Aber ansonsten sehe er eben noch vieles, was man besser machen könnte – mit dem richtigen Blick und dem richtigen Bewusstsein. Und häufigen Perspektivwechseln: „Viele Bremer Freunde wissen, dass die Stadt bei Besuchern richtig punkten kann – allerdings muss man diese Besucher dann auch an die Hand nehmen“, so seine Einschätzung. „Es stimmt schon, dass Reisen bildet“, sagt John Will abschließend: „Es ernüchtert aber auch.“

Schlachte bremen mit Schiffen

Stets beliebt, auch bei Touristen, ist die Schlachte. Foto: Ulf Buschmann

Die Reaktionen

Jens Tittmann, Pressesprecher der Senatorin für Klimaschutz, Umwelt, Mobiliät, Stadtentwicklung und Wohnungsbau (SKUMS), zum Kritikpunkt „Älteste Züge“:

„Zum Wagenmaterial: Ob die neueste ICE-Generation unbedingt anstrebenswert ist, kann hinterfragt werden, wenn man die Kundenmeinung hört.
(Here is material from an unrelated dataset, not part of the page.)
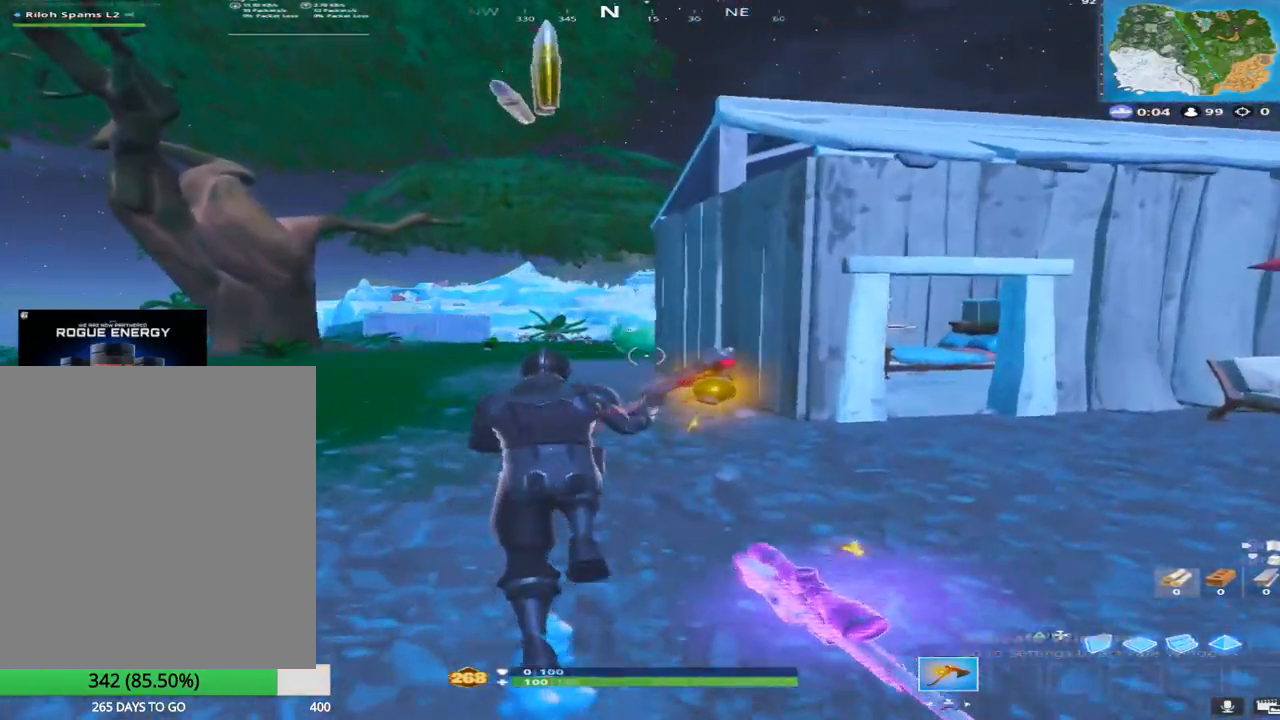
{"buttons": [], "left_stick": "up-left", "right_stick": "center", "events": [[233, "left_stick", "up-left"]]}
Auf der wichtigen Achse Hamburg – Ruhrgebiet ist es allerdings schon problematisch, dass dort mehrheitlich IC-Waggons aus den 80er Jahren eingesetzt werden. Die DB plant hier eine Umstellung auf ICE-Fahrzeuge in den kommenden drei Jahren. Bereits zum kommenden Fahrplan (Dezember 2021) soll die Hälfte der Züge aus ICE gebildet sein.“ Aber auf solche Entscheidungen wie zum Fahrzeugeinsatz habe das Ressort nicht ernsthaft Einfluss, so Tittmann weiter: „Unsere Wünsche äußern wir regelmäßig bei Gesprächen mit DB Fernverkehr.“

SKUMS-Sprecher Tittmann zum Kritikpunkt „Kein Car-Sharing per App“:

„In Bremen kann man bereits jetzt per App im Umfeld des Bahnhofs sowohl Autos des Carsharing Anbieters der Deutschen Bahn (Flinkster) als auch des Bremer Carsharing-Dienstleisters cambio buchen – bei cambio sowohl stationsgebunden als auch mit einem free floating Angebot („smumo“). Diese Angebote sind in unmittelbarer Nähe des Standortes des künftigen ZOB verfügbar. Das free floating Angebot Smumo hat sogar extra Abstellmöglichkeiten auf dem Parkplatz der Bürgerweide hinter dem Hbf. Es gibt zudem etliche bahnhofsnahe Stationen.“ Car2go und DriveNow seien dagegen in Bremen nicht am Start, weil ihnen die Stadt angeblich „mit unter 500.000 Einwohnern“ zu klein ist, so Tittmann weiter. Grundsätzlich gelte aber auch: „Wir haben gar kein Interesse daran, wie manch andere Städte alles übers Auto zu organisieren. Im Gegenteil: Wir planen bekanntlich die autofreie Innenstadt – wie Kopenhagen, Oslo, Stockholm, Wien, Madrid oder Paris. Fazit: Bremen hat einen hochmodernen ÖPNV, sehr gutes Car-Sharing, Bike- und Scooter-Verleih und ist die Stadt der kurzen Wege.“

Das City-Gate in Bremen mit Polizeiwagen im Vordergrund.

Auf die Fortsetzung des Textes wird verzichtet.